Associated cranial and forelimb remains attributed to Australopithecus afarensis from Hadar, Ethiopia

A partial skeleton from Hadar, Ethiopia (A.L. 438-1) attributed to Australopithecus afarensis is comprised of part of the mandible, a frontal bone fragment, a complete left ulna, two second metacarpals, one third metacarpal, plus parts of the clavicle, humerus, radius, and right ulna. It is one of only a few early hominin specimens to preserve both cranial and postcranial elements. It also includes the first complete ulna from a large A. afarensis individual, and the first associated metacarpal and forelimb remains. This specimen, dated to approximately 3Ma, is among the geologically youngest A. afarensis fossils and is also one of the largest individuals known. Its ulnar to mandibular proportions are similar to those of the geologically older and much smaller A.L. 288-1, suggesting that body size increased without disproportional enlargement of the mandible.

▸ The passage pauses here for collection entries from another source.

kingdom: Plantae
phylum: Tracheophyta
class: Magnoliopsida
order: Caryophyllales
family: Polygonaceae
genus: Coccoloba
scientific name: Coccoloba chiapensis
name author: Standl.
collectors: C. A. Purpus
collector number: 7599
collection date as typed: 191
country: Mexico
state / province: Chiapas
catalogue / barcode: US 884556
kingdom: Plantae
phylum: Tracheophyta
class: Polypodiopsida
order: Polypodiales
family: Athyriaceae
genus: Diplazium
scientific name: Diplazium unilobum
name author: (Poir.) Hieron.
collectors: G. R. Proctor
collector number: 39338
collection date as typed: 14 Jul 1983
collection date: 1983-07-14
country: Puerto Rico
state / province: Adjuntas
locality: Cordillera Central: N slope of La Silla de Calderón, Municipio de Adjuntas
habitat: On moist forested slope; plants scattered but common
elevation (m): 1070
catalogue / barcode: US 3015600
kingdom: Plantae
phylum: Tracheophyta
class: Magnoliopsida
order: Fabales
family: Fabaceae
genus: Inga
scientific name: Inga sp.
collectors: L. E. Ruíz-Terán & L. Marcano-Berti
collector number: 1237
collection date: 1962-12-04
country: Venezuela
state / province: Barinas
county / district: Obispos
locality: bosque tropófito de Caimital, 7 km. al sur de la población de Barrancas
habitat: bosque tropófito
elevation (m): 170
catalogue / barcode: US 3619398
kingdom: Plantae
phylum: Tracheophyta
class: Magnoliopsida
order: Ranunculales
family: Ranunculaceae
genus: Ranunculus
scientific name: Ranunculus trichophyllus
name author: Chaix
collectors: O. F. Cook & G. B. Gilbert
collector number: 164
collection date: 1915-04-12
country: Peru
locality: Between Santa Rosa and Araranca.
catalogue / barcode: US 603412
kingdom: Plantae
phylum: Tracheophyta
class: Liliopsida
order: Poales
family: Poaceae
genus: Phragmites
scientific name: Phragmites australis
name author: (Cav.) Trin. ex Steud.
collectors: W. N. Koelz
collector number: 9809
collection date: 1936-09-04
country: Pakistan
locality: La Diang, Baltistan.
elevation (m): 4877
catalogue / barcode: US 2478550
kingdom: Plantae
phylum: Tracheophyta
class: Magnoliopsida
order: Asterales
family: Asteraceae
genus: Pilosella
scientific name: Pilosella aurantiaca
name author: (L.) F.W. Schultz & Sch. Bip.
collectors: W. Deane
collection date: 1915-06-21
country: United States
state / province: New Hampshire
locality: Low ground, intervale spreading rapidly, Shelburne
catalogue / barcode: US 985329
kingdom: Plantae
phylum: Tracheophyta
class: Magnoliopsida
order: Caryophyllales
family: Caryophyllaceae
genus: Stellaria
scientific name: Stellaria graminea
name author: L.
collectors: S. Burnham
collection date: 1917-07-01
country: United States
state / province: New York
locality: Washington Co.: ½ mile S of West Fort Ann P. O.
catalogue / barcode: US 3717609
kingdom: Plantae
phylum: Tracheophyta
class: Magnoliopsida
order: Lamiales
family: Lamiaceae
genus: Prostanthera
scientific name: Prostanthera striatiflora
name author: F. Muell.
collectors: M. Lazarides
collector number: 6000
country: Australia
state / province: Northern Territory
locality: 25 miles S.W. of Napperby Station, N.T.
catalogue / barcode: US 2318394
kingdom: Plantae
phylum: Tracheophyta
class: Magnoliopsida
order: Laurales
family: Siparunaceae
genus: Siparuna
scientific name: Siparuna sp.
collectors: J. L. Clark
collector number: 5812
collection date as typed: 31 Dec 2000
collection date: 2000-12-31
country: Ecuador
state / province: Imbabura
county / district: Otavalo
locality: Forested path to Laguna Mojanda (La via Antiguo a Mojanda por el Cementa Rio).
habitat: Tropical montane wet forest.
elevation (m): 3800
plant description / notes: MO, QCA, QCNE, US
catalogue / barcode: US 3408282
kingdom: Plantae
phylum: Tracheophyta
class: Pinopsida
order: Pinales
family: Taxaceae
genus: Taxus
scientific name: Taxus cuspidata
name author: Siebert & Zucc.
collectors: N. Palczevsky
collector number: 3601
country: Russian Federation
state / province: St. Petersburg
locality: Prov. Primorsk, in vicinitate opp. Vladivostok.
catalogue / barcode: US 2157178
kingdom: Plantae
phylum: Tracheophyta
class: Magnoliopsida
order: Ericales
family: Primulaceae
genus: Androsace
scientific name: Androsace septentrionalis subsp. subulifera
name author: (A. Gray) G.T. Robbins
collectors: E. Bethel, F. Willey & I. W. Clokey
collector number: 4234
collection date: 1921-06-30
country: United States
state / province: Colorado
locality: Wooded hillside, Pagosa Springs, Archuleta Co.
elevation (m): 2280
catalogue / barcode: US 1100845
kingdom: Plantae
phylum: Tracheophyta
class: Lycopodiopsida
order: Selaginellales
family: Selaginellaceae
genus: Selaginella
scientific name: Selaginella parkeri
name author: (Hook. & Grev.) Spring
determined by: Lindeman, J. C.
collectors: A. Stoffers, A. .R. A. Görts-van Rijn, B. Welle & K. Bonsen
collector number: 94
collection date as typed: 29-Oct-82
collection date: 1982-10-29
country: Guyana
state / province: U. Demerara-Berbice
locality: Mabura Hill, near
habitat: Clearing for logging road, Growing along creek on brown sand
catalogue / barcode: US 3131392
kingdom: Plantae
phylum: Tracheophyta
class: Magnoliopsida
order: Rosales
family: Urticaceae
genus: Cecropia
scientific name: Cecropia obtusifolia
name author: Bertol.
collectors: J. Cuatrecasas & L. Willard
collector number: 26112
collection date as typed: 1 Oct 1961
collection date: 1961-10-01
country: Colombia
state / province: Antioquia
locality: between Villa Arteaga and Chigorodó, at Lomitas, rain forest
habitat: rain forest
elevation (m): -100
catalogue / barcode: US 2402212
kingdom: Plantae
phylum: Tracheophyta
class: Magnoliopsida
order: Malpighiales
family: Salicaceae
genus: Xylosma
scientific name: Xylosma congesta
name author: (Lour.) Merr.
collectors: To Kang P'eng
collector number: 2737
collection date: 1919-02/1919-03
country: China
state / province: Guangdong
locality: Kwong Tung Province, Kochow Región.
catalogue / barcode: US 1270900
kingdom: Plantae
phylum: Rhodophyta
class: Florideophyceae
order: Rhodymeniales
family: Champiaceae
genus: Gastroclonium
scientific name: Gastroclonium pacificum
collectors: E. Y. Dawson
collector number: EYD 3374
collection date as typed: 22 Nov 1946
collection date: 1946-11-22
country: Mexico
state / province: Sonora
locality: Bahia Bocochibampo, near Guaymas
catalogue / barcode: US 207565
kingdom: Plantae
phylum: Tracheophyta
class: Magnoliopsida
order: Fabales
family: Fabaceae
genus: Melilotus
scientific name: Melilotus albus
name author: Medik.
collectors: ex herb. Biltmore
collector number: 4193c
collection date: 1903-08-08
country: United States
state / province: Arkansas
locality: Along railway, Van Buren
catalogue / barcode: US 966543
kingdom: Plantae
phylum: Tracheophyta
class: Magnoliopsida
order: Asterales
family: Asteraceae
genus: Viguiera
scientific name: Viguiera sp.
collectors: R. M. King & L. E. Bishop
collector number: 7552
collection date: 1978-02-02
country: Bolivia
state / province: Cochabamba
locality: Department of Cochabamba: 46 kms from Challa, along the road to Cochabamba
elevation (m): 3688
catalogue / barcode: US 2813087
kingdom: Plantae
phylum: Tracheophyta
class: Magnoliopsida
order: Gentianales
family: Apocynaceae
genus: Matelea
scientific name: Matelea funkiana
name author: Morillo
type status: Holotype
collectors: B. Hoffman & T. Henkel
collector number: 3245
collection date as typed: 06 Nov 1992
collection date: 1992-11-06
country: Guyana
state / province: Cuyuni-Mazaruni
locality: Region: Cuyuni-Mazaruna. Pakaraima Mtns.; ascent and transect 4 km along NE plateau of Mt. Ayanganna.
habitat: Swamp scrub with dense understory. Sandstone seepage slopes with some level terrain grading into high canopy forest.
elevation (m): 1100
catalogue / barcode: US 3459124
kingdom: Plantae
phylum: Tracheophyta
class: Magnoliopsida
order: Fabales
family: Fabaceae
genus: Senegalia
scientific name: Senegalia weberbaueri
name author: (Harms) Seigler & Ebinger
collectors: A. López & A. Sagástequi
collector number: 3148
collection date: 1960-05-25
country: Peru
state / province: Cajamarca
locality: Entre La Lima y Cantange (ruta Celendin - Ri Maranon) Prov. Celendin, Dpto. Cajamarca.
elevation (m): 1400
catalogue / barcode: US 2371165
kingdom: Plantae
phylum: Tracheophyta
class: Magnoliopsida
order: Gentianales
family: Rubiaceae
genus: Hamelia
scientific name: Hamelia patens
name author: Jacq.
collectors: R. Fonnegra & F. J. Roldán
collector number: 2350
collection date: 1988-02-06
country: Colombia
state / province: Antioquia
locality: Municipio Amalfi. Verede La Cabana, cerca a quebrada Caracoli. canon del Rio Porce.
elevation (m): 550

Overall, however, analysis of this large specimen and of the diminutive A.L. 288-1 demonstrates that the functional morphology of the A. afarensis upper limb was similar at all body sizes; there is no evidence to support the hypothesis that more than one hominin species is present at Hadar. Morphologically, all apparent apomorphic traits of the elbow, forearm, wrist, and hand of A.L. 438-1 are shared uniquely with humans. Compared to humans, A.L. 438-1 does have a more curved ulna, although A.L. 288-1 does not, and it appears to have had slightly less well-developed manipulatory capabilities of its hands, although still more derived than in apes. We conclude that selection for effective arboreality in the upper limb of Australopithecus afarensis was weaker than in non-hominins, and that manipulative ability was of greater selective advantage than in extant great apes.